Les puristes de la danse grognent dès qu’un spectacle affiche danse et vidéo. Que peut en effet apporter à la danse, un art déjà hautement visuel, la projection d’images supplémentaires? Pour le Français Pascal Rioult, la réponse est beaucoup. Dans ses deux dernières créations, intitulées Shadow Box et City, d’une durée d’environ quinze minutes chacune, des images vidéos sont projetées derrière et sur les danseurs en mouvement.
Le sympathique homme se défend néanmoins de participer à une mode, celle du couplage de la danse avec d’autres formes d’art. « C’est une expérience ponctuelle pour moi, je voulais essayer quelque chose de différent, corrige-t-il. Je continuerai encore pendant un an et après on verra. » Trois autres pièces sont au programme de cette semaine Rioult au Joyce Theater : un « revival » de Harvest (1992), le fameux Boléro (2002) et la création de l’an dernier, The Great Mass (2009).
Ancien danseur principal dans la compagnie Martha Graham, Pascal Rioult, originaire de Normandie, a commencé d’élaborer son propre langage chorégraphique en même qu’il créait sa compagnie RIOULT en 94. Les deux nouvelles créations font partie d’une série de quatre pièces, que le chorégraphe a imaginé sur des compositions de Jean-Sébastien Bach et dont la première, Views of the fleeting worl, a été présentée en 2008. La dernière pièce de ce projet Bach verra le jour l’an prochain.

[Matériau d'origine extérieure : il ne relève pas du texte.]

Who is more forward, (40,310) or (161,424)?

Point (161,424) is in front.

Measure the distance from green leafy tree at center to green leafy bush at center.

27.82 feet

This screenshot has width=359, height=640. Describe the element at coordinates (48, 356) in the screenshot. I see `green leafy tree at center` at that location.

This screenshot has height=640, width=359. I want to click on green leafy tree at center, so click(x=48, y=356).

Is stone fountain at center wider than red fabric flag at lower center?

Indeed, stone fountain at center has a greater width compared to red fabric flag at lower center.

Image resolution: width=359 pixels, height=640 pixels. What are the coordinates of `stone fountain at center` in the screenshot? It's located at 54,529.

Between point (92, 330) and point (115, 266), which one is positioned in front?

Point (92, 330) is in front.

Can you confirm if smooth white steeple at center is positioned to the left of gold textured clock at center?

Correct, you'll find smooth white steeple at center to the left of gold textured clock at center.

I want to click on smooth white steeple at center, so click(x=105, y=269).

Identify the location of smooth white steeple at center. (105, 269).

Rien ne change donc du côté de la musique pour ce spécialiste de l’alliance entre danse moderne et musique classique qui a choisi ici, après Ravel, Stravinsky et Mozart, de s’attaquer au grand nom de la période baroque. “S’attaquer” est bien le terme, si l’on en croit la difficulté de l’affaire. « Chorégraphier sur du Bach a été périlleux, car cette musique est la fois simple et complexe dans son organisation,“résume-t-il, et telle devait être également la danse. » La partition musicale sera jouée sur scène par deux jeunes musiciens de la Julliard School.

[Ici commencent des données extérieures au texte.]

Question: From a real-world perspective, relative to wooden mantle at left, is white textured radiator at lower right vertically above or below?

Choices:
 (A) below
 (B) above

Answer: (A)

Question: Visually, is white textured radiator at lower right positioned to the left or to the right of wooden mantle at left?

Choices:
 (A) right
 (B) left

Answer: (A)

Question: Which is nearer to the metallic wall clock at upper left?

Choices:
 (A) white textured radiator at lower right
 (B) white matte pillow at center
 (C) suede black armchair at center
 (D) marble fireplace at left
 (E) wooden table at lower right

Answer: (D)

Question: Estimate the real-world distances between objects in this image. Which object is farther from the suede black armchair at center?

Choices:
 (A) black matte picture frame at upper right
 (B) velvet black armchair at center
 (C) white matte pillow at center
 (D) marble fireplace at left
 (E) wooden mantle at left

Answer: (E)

Le second challenge pour Pascal Rioult a été d’insérer dans les deux créations présentées au Joyce, Shadow Box et City, des images vidéos à la façon d’un décor animé. « J’aime les décors, mais je veille à toujours les intégrer à la danse, ils ne sont jamais là pour être seulement des décors, mais pour amplifier l’idée derrière une chorégraphie. » Ce sont le vidéaste Brian Beasley et le décorateur Harry Feiner, avec lequel il avait collaboré en 2008 pour Views of the Fleeting World, qui ont planché sur le projet. Dans City, qui se veut un voyage à travers New York, à la façon d’une caméra s’avançant du grand angle au plus près des individus, « on commence avec une projection assez globale de l’architecture new-yorkaise, puis les images se distordent, se renversent », symboles de chaque individualité.
Pour Shadow Box, Brian Beasley a commencé par filmer les quatre danseurs, puis les a transformés sur ordinateur en images animées. Le jour du spectacle, elles seront projetées en ombre sur trois panneaux autour des danseurs physiques. Afin de ne pas saturer l’espace visuel du spectateur, le chorégraphe a cherché à balancer danse et vidéo : ainsi, dans City, qui comprend une danse plutôt cadencée en rappel du rythme frénétique de la ville, la vidéo a été voulue évolutive. Dans Shadow Box, c’est l’inverse, la danse étant plutôt abstraite avec peu de mouvements, il a été possible de complexifier le jeu d’images, avec pour mission de « stimuler l’imagination du spectateur.»
Du fait de « coupes » dans le budget, le chorégraphe a dû se séparer pour ces deux pièces de deux de ses 10 danseurs, une situation qu’il espère « provisoire». Ce qui l’a poussé à introduire de la vidéo dans cette série de pièces sur Bach, il ne saurait l’expliquer clairement. Une impulsion d’artiste sans doute. Toute sa démarche a été pensée afin d’aider la perception du spectateur. Et les contempteurs que ce genre d’alliage horripile, reconnaîtront au moins que le spectateur a été stimulé.